To-day, nearly the whole population of German East Africa is
clothed in imported calico. This was not always the case; even now in
some parts of the north dressed skins are still the prevailing wear,
and in the north-western districts—east and north of Lake
Tanganyika—lies a zone where bark-cloth has not yet been
superseded. Probably not many generations have passed since such
bark fabrics and kilts of skins were the only clothing even in the
south. Even to-day, large quantities of this bright-red or drab
material are still to be found; but if we wish to see it, we must look in
the granaries and on the drying stages inside the native huts, where
it serves less ambitious uses as wrappings for those seeds and fruits
which require to be packed with special care. The salt produced at
Masasi, too, is packed for transport to a distance in large sheets of
bark-cloth. Wherever I found it in any degree possible, I studied the
process of making this cloth. The native requisitioned for the
purpose arrived, carrying a log between two and three yards long and
as thick as his thigh, and nothing else except a curiously-shaped
mallet and the usual long, sharp and pointed knife which all men and
boys wear in a belt at their backs without a sheath—horribile dictu!
[51]
Silently he squats down before me, and with two rapid cuts has
drawn a couple of circles round the log some two yards apart, and
slits the bark lengthwise between them with the point of his knife.
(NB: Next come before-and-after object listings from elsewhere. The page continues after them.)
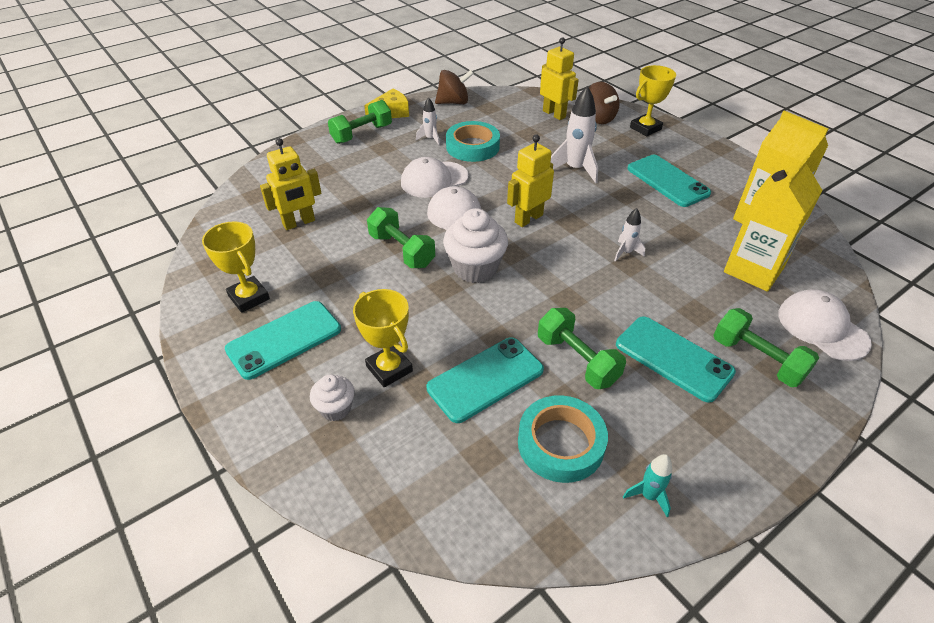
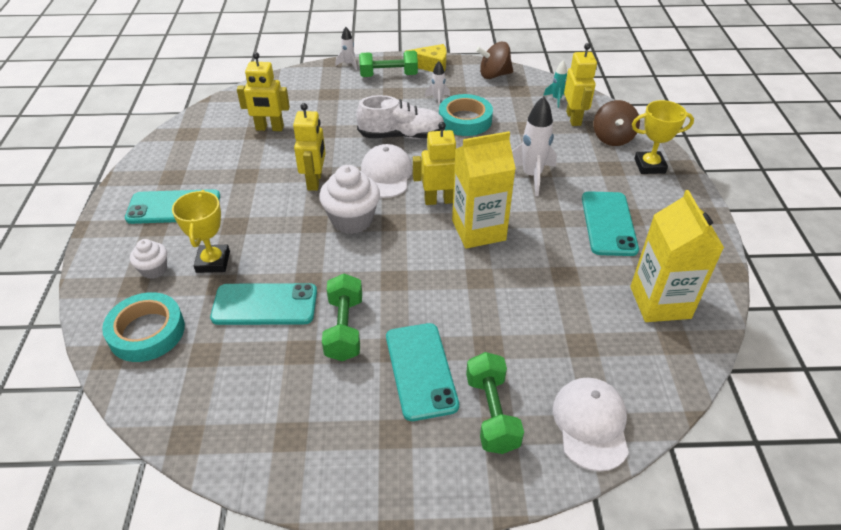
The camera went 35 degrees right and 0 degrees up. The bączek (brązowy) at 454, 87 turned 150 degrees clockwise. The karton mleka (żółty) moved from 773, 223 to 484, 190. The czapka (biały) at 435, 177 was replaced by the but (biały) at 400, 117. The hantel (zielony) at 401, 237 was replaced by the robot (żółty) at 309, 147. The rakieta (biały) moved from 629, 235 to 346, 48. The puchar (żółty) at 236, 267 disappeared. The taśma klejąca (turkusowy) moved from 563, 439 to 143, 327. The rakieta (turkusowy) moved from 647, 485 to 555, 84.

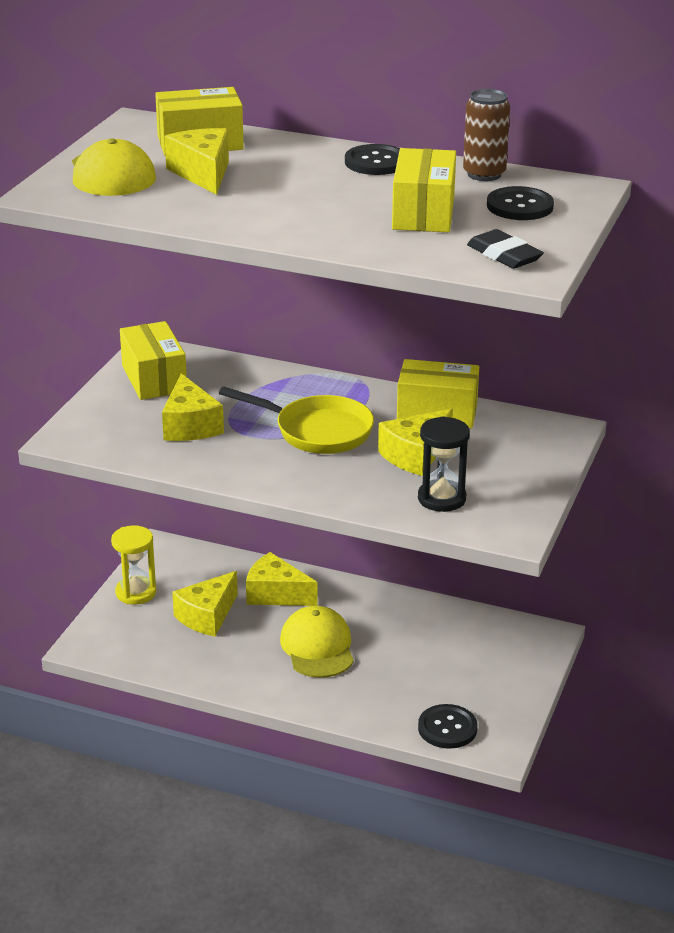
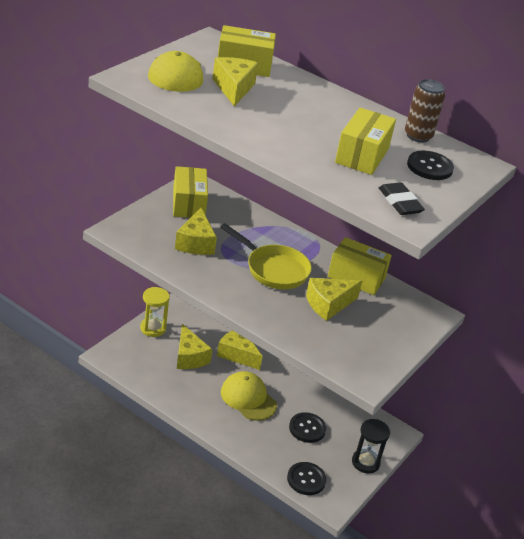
The camera went 10 degrees right and 5 degrees up. The guzik (czarny) moved from 372, 159 to 307, 427. The klepsydra (czarny) moved from 444, 464 to 371, 446. The ser (żółty) at 205, 604 turned 75 degrees counterclockwise. The czapka (żółty) at 317, 642 turned 45 degrees counterclockwise.

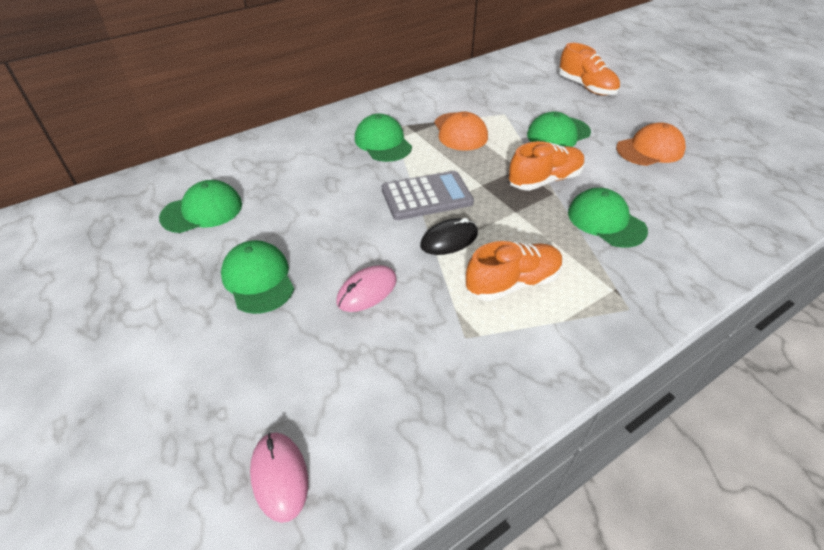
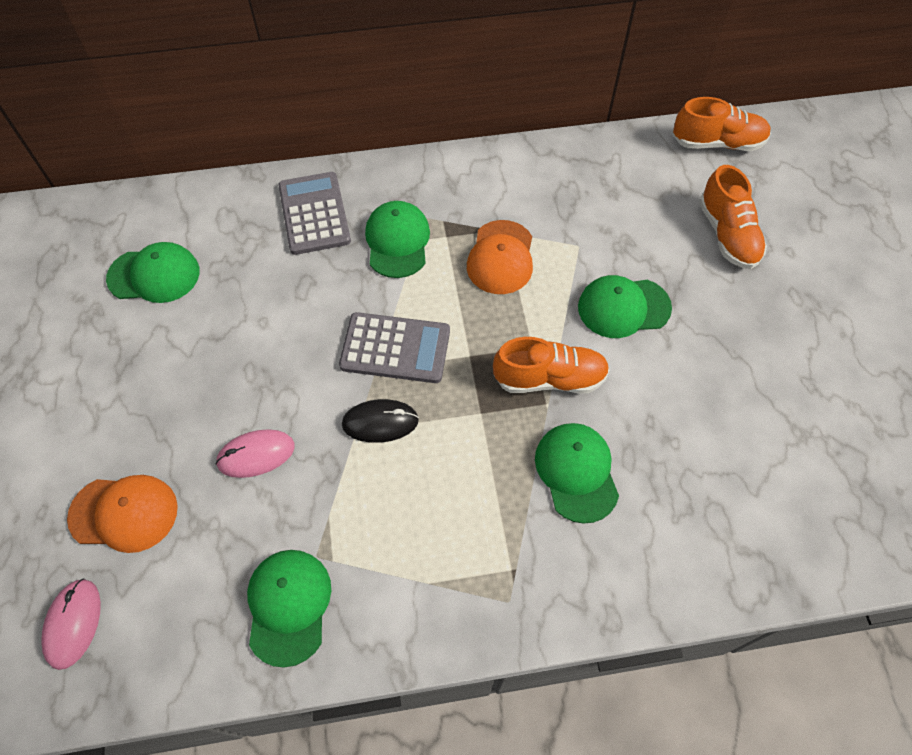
The camera went 25 degrees right and 15 degrees up. The czapka (pomarańczowy) moved from 651, 144 to 122, 514. The czapka (zielony) moved from 257, 277 to 289, 609. The but (pomarańczowy) moved from 514, 271 to 722, 124. The kalkulator (szary) at 315, 213 appeared.

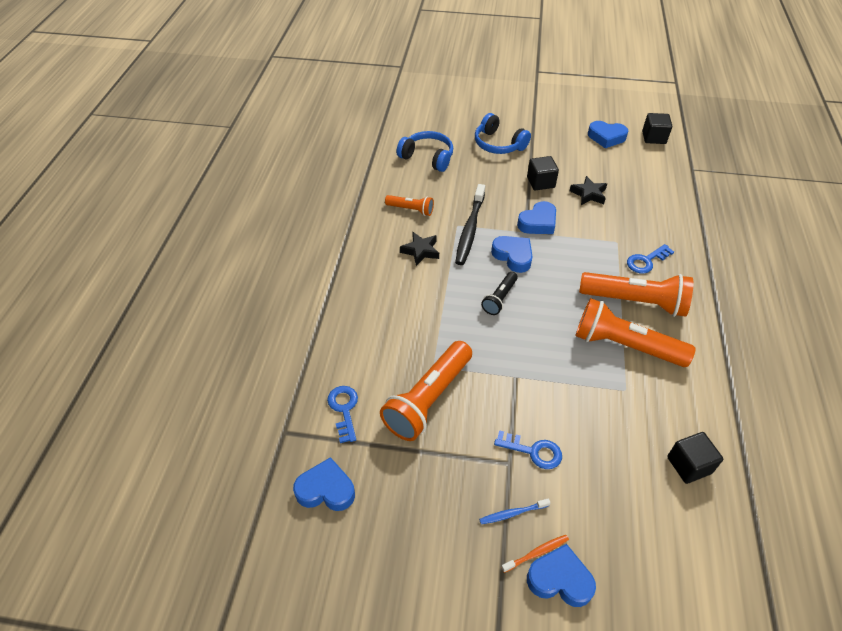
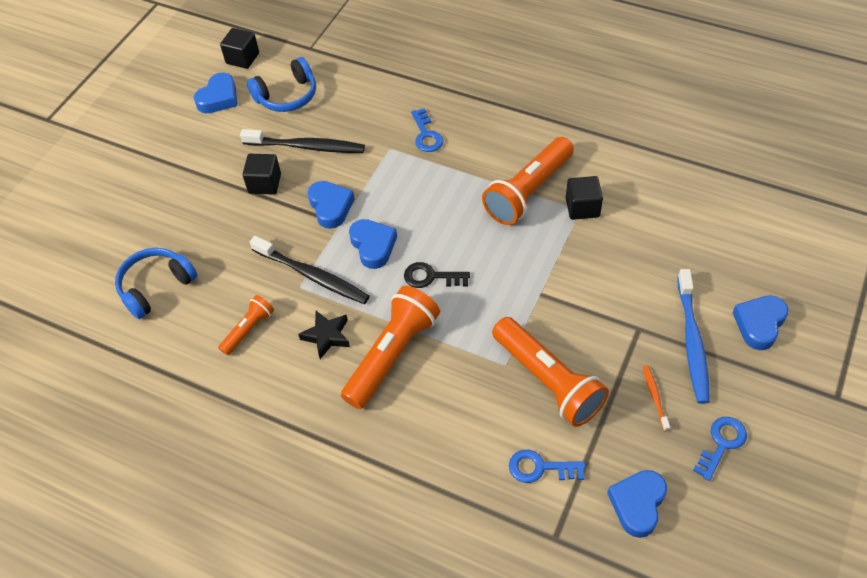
The camera went 70 degrees left and 5 degrees up. The słuchawki (niebieski) moved from 503, 133 to 281, 84. The gwiazda (czarny) at 588, 190 was replaced by the szczoteczka do zębów (czarny) at 302, 141. The serce (niebieski) at 512, 254 turned 90 degrees clockwise. The latarka (czarny) at 499, 293 was replaced by the klucz (czarny) at 437, 275. The latarka (pomarańczowy) moved from 636, 294 to 390, 347. The klucz (niebieski) moved from 528, 449 to 720, 449. The sześcian (czarny) moved from 695, 458 to 584, 198. The szczoteczka do zębów (niebieski) at 514, 511 changed to 2.08 times the size. The szczoteczka do zębów (pomarańczowy) moved from 535, 554 to 656, 398.

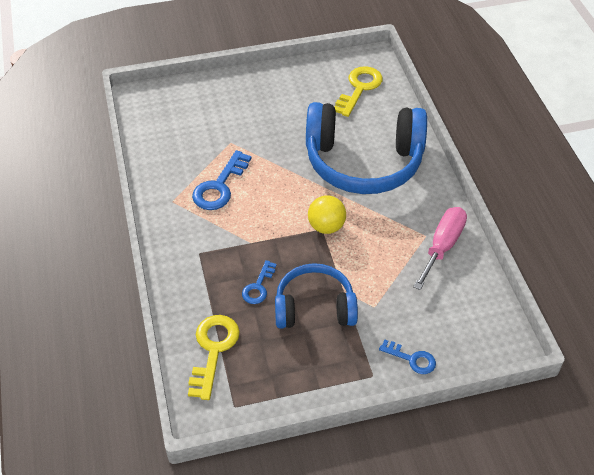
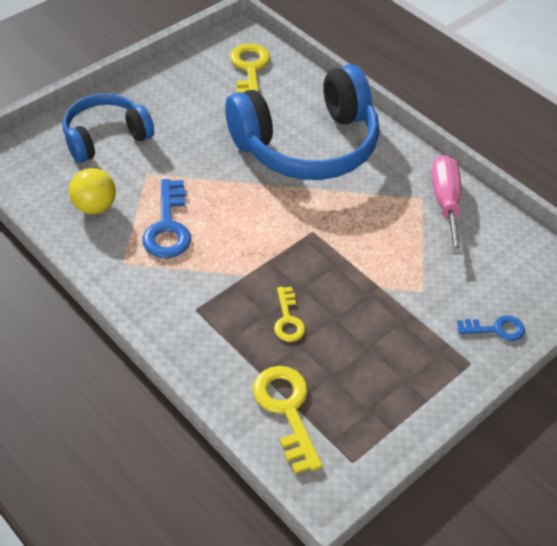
The camera went 30 degrees left and 0 degrees up. The piłka (żółty) moved from 327, 214 to 92, 191. The klucz (niebieski) at 259, 282 became the klucz (żółty) at 289, 314. The słuchawki (niebieski) moved from 316, 296 to 108, 128.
With evident care, he then scrapes off the outer rind all round the
log, so that in a quarter of an hour the inner red layer of the bark
shows up brightly-coloured between the two untouched ends. With
some trouble and much caution, he now loosens the bark at one end,
and opens the cylinder. He then stands up, takes hold of the free
edge with both hands, and turning it inside out, slowly but steadily
pulls it off in one piece. Now comes the troublesome work of
scraping all superfluous particles of outer bark from the outside of
the long, narrow piece of material, while the inner side is carefully
scrutinised for defective spots. At last it is ready for beating. Having
signalled to a friend, who immediately places a bowl of water beside
him, the artificer damps his sheet of bark all over, seizes his mallet,
lays one end of the stuff on the smoothest spot of the log, and
hammers away slowly but continuously. “Very simple!” I think to
myself. “Why, I could do that, too!”—but I am forced to change my
opinions a little later on; for the beating is quite an art, if the fabric is
not to be beaten to pieces. To prevent the breaking of the fibres, the
stuff is several times folded across, so as to interpose several
thicknesses between the mallet and the block. At last the required
state is reached, and the fundi seizes the sheet, still folded, by both
ends, and wrings it out, or calls an assistant to take one end while he
holds the other. The cloth produced in this way is not nearly so fine
and uniform in texture as the famous Uganda bark-cloth, but it is
quite soft, and, above all, cheap.
Now, too, I examine the mallet. My craftsman has been using the
simpler but better form of this implement, a conical block of some
hard wood, its base—the striking surface—being scored across and
across with more or less deeply-cut grooves, and the handle stuck
into a hole in the middle. The other and earlier form of mallet is
shaped in the same way, but the head is fastened by an ingenious
network of bark strips into the split bamboo serving as a handle. The
observation so often made, that ancient customs persist longest in
connection with religious ceremonies and in the life of children, here
finds confirmation. As we shall soon see, bark-cloth is still worn
during the unyago,[52] having been prepared with special solemn
ceremonies; and many a mother, if she has no other garment handy,
will still put her little one into a kilt of bark-cloth, which, after all,
looks better, besides being more in keeping with its African
surroundings, than the ridiculous bit of print from Ulaya.